Prove that the following operator is compact. Let $A$ be defined on $l_2$ by $y=Ax$ where $y_i=\sum_j^\infty a_{ij} x_j$ and where $\sum_{ij}^\infty a_{ij}^2$ is finite.
Prove that $A:l_2\rightarrow l_2$ and that $A$ is compact, without using notions of precompactness.
I have seen the same question answered here but I am wondering if it can be done without the precompact arguments.
Thanks! 
 A: You can use the following result to prove it:

Theorem: If $L:H\rightarrow H$ is a bounded linear operator on a separable Hilbert space $H$, $(e^{n})_{n}$ is an orthonormal basis, and $\sum_{n=1}^{\infty}\Vert Le^{n}\Vert^2<\infty$, then $L$ is compact.

Proof: Define the operator $L_{N}$ by $L_{N}x=\sum_{n=1}^{N}\langle x,e^{n}\rangle e^{n}$. We want to show that $L_{N} \rightarrow L$ with respect to the operator norm topology in order to conclude that $L$ is compact (a convergent sequence of compact operators converges to a compact operator). Note that
\begin{align*}
\left\Vert L_{N}x-Lx\right\Vert ^{2} & =\left\Vert \sum_{n\geq N+1}\left\langle x,e^{n}\right\rangle Le^{n}\right\Vert ^{2}\\
 & \leq\left(\sum_{n\geq N+1}\left|\left\langle x,e^{n}\right\rangle \right|\left\Vert Le^{n}\right\Vert \right)^{2}\\
 & \leq\left(\sum_{n\geq N+1}\left\langle x,e^{n}\right\rangle ^{2}\right)\left(\sum_{n\geq N+1}\left\Vert Le^{n}\right\Vert ^{2}\right)\\
 & \leq\left\Vert x\right\Vert \sum_{n\geq N+1}\left\Vert Le^{n}\right\Vert ^{2}.
\end{align*}
Now, for any $\epsilon>0$, we can pick $N$ large enough so that $\sum_{n\geq N+1}\Vert Le^{n}\Vert^{2}<\epsilon$, from which the desired result follows.
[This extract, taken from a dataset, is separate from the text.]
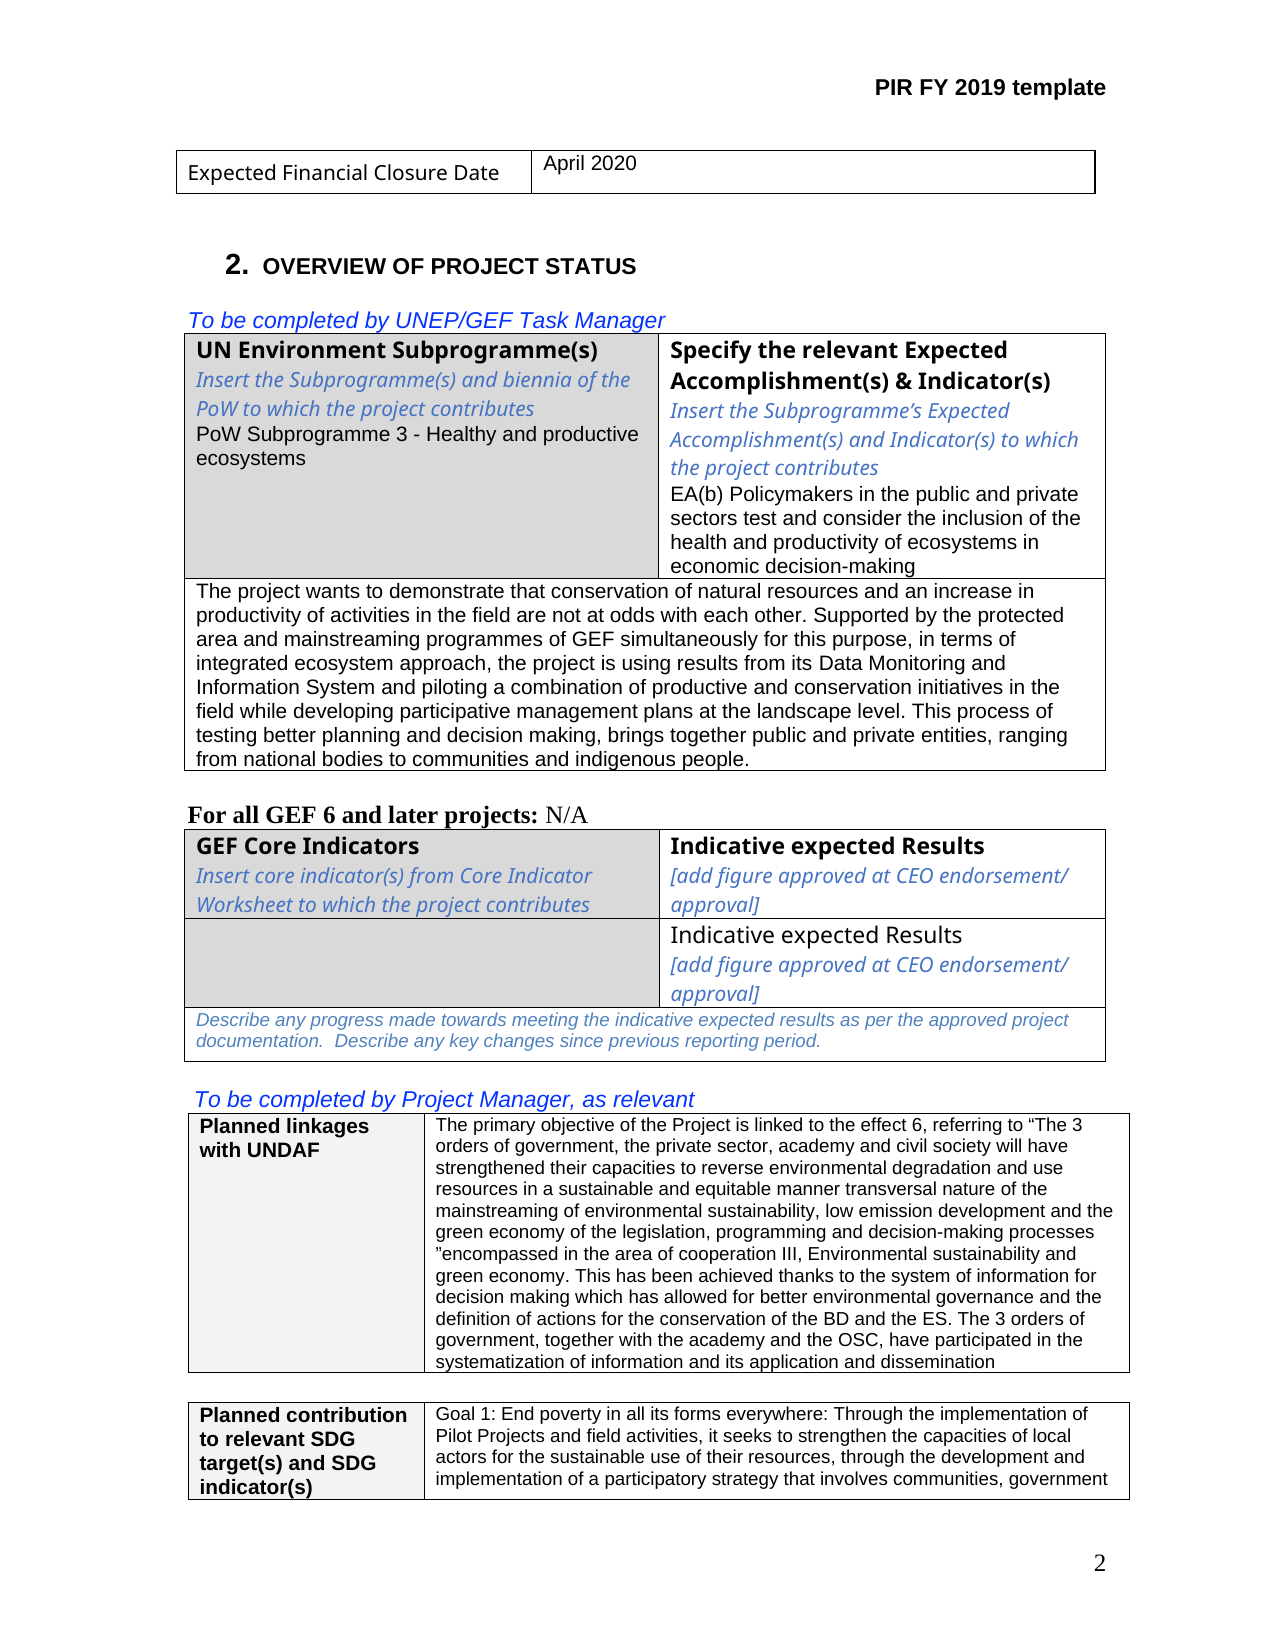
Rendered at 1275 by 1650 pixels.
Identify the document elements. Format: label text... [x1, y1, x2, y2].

A: The crux of the problem is that $\{a_i\}_{i \in \mathbb{N}} \in c_0$.
Suppose $a_n \to 0$, so that $a \in c_0$ (we call the sequence $"a"$). Then for all $\epsilon>0$ there is sufficiently large $k$ such that $|a_k| < \epsilon$. So approximate $A$ by its finite rank truncations $A_N$ with $A_Nx = \{a_nx_n\}_{x=1}^{N}$. It is well known that finite rank operators are compact (I urge you to think about this, if you haven't seen this fact). So then we want to show that $\|A_n - A_m\|$ is Cauchy, so then by the Cauchy Criterion $\{A_n\}_{n \in \mathbb{N}}$ will be uniformly convergent. 
So, we have for $n>m >k$,
$\|A_n - A_m\|^2 = \sup_{\|x\|_2 =1} \sum_{i=m+1}^n |a_ix_i|^2 <\sup_{\|x\|_2 =1}  \epsilon^2 \sum_{i=m+1}^n |x_i|^2 \le \epsilon^2$
since $\|x\|_2=1$, and dropping squares we see this proves uniform convergence by the Cauchy Criterion. To see that $A_n \to A$ in norm, we have that $\|A-A_n\|^2 \le \displaystyle \sup_{\|x\|_2 = 1} \sum_{i=n+1}^\infty |a_ix_i|^2 < \sup_{\|x\|_2=1} \epsilon^2 \|x\|_2^2 = \epsilon^2$. Then $A$ is the uniform limit of compact finite rank operators and thus $A$ is as well (the uniform limit of compact operators is compact).